_Exercise materials_
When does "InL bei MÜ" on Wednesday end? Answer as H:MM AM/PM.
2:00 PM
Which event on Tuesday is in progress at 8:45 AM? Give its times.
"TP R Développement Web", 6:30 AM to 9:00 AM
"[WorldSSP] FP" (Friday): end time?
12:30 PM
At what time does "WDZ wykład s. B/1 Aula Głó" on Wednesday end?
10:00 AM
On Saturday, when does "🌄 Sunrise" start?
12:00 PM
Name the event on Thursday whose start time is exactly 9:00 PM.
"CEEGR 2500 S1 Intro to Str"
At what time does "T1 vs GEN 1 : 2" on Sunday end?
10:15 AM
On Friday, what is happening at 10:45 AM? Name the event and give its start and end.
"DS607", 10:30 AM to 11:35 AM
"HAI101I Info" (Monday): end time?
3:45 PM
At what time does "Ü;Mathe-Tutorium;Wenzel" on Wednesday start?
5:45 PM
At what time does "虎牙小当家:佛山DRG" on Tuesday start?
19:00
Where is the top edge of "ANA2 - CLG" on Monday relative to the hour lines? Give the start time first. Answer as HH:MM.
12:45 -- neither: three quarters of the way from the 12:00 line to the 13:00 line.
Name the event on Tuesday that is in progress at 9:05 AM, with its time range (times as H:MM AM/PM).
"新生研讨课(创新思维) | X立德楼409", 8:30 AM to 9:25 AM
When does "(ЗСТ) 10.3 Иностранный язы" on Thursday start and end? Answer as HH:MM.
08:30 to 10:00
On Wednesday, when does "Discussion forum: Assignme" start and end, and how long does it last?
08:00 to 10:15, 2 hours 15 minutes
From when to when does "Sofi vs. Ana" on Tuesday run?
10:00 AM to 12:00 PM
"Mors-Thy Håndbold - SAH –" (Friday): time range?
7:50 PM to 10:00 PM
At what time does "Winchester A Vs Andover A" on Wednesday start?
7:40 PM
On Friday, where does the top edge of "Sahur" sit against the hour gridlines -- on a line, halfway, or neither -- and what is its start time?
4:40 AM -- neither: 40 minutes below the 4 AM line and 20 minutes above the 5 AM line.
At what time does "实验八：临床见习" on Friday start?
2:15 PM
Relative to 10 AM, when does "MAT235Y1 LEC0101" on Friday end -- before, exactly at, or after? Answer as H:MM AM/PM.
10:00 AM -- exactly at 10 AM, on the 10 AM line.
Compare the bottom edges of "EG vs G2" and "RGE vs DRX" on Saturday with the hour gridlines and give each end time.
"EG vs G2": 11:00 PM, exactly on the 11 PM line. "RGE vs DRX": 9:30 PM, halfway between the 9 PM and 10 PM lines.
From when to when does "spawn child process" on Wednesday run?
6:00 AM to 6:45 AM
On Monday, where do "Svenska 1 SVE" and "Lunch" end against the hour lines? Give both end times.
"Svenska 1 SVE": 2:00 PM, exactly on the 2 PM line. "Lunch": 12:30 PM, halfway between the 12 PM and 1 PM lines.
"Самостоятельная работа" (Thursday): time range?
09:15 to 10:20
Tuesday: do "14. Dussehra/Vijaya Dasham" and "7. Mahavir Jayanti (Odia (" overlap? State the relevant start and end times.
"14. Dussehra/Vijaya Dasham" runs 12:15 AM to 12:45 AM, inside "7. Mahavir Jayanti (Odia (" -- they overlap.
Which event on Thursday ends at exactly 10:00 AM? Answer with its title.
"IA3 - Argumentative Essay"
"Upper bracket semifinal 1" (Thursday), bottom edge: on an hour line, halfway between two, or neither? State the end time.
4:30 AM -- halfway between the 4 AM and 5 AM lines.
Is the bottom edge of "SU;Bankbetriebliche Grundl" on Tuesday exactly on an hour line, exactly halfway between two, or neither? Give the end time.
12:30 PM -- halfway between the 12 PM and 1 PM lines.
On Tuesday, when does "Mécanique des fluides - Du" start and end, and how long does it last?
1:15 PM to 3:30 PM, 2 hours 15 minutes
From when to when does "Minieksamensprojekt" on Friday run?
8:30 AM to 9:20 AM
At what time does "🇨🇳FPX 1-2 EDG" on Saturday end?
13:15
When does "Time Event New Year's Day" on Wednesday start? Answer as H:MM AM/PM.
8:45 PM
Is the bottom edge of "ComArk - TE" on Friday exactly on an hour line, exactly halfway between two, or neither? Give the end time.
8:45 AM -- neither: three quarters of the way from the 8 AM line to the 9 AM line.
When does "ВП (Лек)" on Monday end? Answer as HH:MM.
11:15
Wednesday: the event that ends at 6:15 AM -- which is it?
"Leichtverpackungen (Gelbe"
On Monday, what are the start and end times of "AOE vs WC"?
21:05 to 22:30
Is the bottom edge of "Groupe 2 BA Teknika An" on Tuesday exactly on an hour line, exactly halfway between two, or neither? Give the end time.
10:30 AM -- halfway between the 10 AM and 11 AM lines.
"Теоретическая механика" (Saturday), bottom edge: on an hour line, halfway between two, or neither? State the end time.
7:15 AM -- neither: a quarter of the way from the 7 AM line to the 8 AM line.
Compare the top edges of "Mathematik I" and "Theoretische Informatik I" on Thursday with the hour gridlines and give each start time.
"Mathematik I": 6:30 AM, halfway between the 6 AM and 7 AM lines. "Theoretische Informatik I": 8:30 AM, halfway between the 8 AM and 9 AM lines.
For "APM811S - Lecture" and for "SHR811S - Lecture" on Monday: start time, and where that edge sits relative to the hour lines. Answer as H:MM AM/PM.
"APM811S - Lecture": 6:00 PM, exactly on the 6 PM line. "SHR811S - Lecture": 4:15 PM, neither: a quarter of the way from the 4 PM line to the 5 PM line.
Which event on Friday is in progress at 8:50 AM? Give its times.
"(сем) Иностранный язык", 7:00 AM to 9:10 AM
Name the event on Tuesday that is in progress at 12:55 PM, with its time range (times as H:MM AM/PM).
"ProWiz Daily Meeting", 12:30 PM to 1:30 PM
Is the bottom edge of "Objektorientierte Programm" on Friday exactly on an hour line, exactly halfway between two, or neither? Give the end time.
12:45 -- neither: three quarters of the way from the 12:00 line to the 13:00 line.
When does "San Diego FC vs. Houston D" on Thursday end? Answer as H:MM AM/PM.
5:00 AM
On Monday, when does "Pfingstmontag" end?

_What is needed_
Rewrite the data above with every "gridlines" swapped for "grid lines", keeping everything else unchanged.

_The answer_
When does "InL bei MÜ" on Wednesday end? Answer as H:MM AM/PM.
2:00 PM
Which event on Tuesday is in progress at 8:45 AM? Give its times.
"TP R Développement Web", 6:30 AM to 9:00 AM
"[WorldSSP] FP" (Friday): end time?
12:30 PM
At what time does "WDZ wykład s. B/1 Aula Głó" on Wednesday end?
10:00 AM
On Saturday, when does "🌄 Sunrise" start?
12:00 PM
Name the event on Thursday whose start time is exactly 9:00 PM.
"CEEGR 2500 S1 Intro to Str"
At what time does "T1 vs GEN 1 : 2" on Sunday end?
10:15 AM
On Friday, what is happening at 10:45 AM? Name the event and give its start and end.
"DS607", 10:30 AM to 11:35 AM
"HAI101I Info" (Monday): end time?
3:45 PM
At what time does "Ü;Mathe-Tutorium;Wenzel" on Wednesday start?
5:45 PM
At what time does "虎牙小当家:佛山DRG" on Tuesday start?
19:00
Where is the top edge of "ANA2 - CLG" on Monday relative to the hour lines? Give the start time first. Answer as HH:MM.
12:45 -- neither: three quarters of the way from the 12:00 line to the 13:00 line.
Name the event on Tuesday that is in progress at 9:05 AM, with its time range (times as H:MM AM/PM).
"新生研讨课(创新思维) | X立德楼409", 8:30 AM to 9:25 AM
When does "(ЗСТ) 10.3 Иностранный язы" on Thursday start and end? Answer as HH:MM.
08:30 to 10:00
On Wednesday, when does "Discussion forum: Assignme" start and end, and how long does it last?
08:00 to 10:15, 2 hours 15 minutes
From when to when does "Sofi vs. Ana" on Tuesday run?
10:00 AM to 12:00 PM
"Mors-Thy Håndbold - SAH –" (Friday): time range?
7:50 PM to 10:00 PM
At what time does "Winchester A Vs Andover A" on Wednesday start?
7:40 PM
On Friday, where does the top edge of "Sahur" sit against the hour grid lines -- on a line, halfway, or neither -- and what is its start time?
4:40 AM -- neither: 40 minutes below the 4 AM line and 20 minutes above the 5 AM line.
At what time does "实验八：临床见习" on Friday start?
2:15 PM
Relative to 10 AM, when does "MAT235Y1 LEC0101" on Friday end -- before, exactly at, or after? Answer as H:MM AM/PM.
10:00 AM -- exactly at 10 AM, on the 10 AM line.
Compare the bottom edges of "EG vs G2" and "RGE vs DRX" on Saturday with the hour grid lines and give each end time.
"EG vs G2": 11:00 PM, exactly on the 11 PM line. "RGE vs DRX": 9:30 PM, halfway between the 9 PM and 10 PM lines.
From when to when does "spawn child process" on Wednesday run?
6:00 AM to 6:45 AM
On Monday, where do "Svenska 1 SVE" and "Lunch" end against the hour lines? Give both end times.
"Svenska 1 SVE": 2:00 PM, exactly on the 2 PM line. "Lunch": 12:30 PM, halfway between the 12 PM and 1 PM lines.
"Самостоятельная работа" (Thursday): time range?
09:15 to 10:20
Tuesday: do "14. Dussehra/Vijaya Dasham" and "7. Mahavir Jayanti (Odia (" overlap? State the relevant start and end times.
"14. Dussehra/Vijaya Dasham" runs 12:15 AM to 12:45 AM, inside "7. Mahavir Jayanti (Odia (" -- they overlap.
Which event on Thursday ends at exactly 10:00 AM? Answer with its title.
"IA3 - Argumentative Essay"
"Upper bracket semifinal 1" (Thursday), bottom edge: on an hour line, halfway between two, or neither? State the end time.
4:30 AM -- halfway between the 4 AM and 5 AM lines.
Is the bottom edge of "SU;Bankbetriebliche Grundl" on Tuesday exactly on an hour line, exactly halfway between two, or neither? Give the end time.
12:30 PM -- halfway between the 12 PM and 1 PM lines.
On Tuesday, when does "Mécanique des fluides - Du" start and end, and how long does it last?
1:15 PM to 3:30 PM, 2 hours 15 minutes
From when to when does "Minieksamensprojekt" on Friday run?
8:30 AM to 9:20 AM
At what time does "🇨🇳FPX 1-2 EDG" on Saturday end?
13:15
When does "Time Event New Year's Day" on Wednesday start? Answer as H:MM AM/PM.
8:45 PM
Is the bottom edge of "ComArk - TE" on Friday exactly on an hour line, exactly halfway between two, or neither? Give the end time.
8:45 AM -- neither: three quarters of the way from the 8 AM line to the 9 AM line.
When does "ВП (Лек)" on Monday end? Answer as HH:MM.
11:15
Wednesday: the event that ends at 6:15 AM -- which is it?
"Leichtverpackungen (Gelbe"
On Monday, what are the start and end times of "AOE vs WC"?
21:05 to 22:30
Is the bottom edge of "Groupe 2 BA Teknika An" on Tuesday exactly on an hour line, exactly halfway between two, or neither? Give the end time.
10:30 AM -- halfway between the 10 AM and 11 AM lines.
"Теоретическая механика" (Saturday), bottom edge: on an hour line, halfway between two, or neither? State the end time.
7:15 AM -- neither: a quarter of the way from the 7 AM line to the 8 AM line.
Compare the top edges of "Mathematik I" and "Theoretische Informatik I" on Thursday with the hour grid lines and give each start time.
"Mathematik I": 6:30 AM, halfway between the 6 AM and 7 AM lines. "Theoretische Informatik I": 8:30 AM, halfway between the 8 AM and 9 AM lines.
For "APM811S - Lecture" and for "SHR811S - Lecture" on Monday: start time, and where that edge sits relative to the hour lines. Answer as H:MM AM/PM.
"APM811S - Lecture": 6:00 PM, exactly on the 6 PM line. "SHR811S - Lecture": 4:15 PM, neither: a quarter of the way from the 4 PM line to the 5 PM line.
Which event on Friday is in progress at 8:50 AM? Give its times.
"(сем) Иностранный язык", 7:00 AM to 9:10 AM
Name the event on Tuesday that is in progress at 12:55 PM, with its time range (times as H:MM AM/PM).
"ProWiz Daily Meeting", 12:30 PM to 1:30 PM
Is the bottom edge of "Objektorientierte Programm" on Friday exactly on an hour line, exactly halfway between two, or neither? Give the end time.
12:45 -- neither: three quarters of the way from the 12:00 line to the 13:00 line.
When does "San Diego FC vs. Houston D" on Thursday end? Answer as H:MM AM/PM.
5:00 AM
On Monday, when does "Pfingstmontag" end?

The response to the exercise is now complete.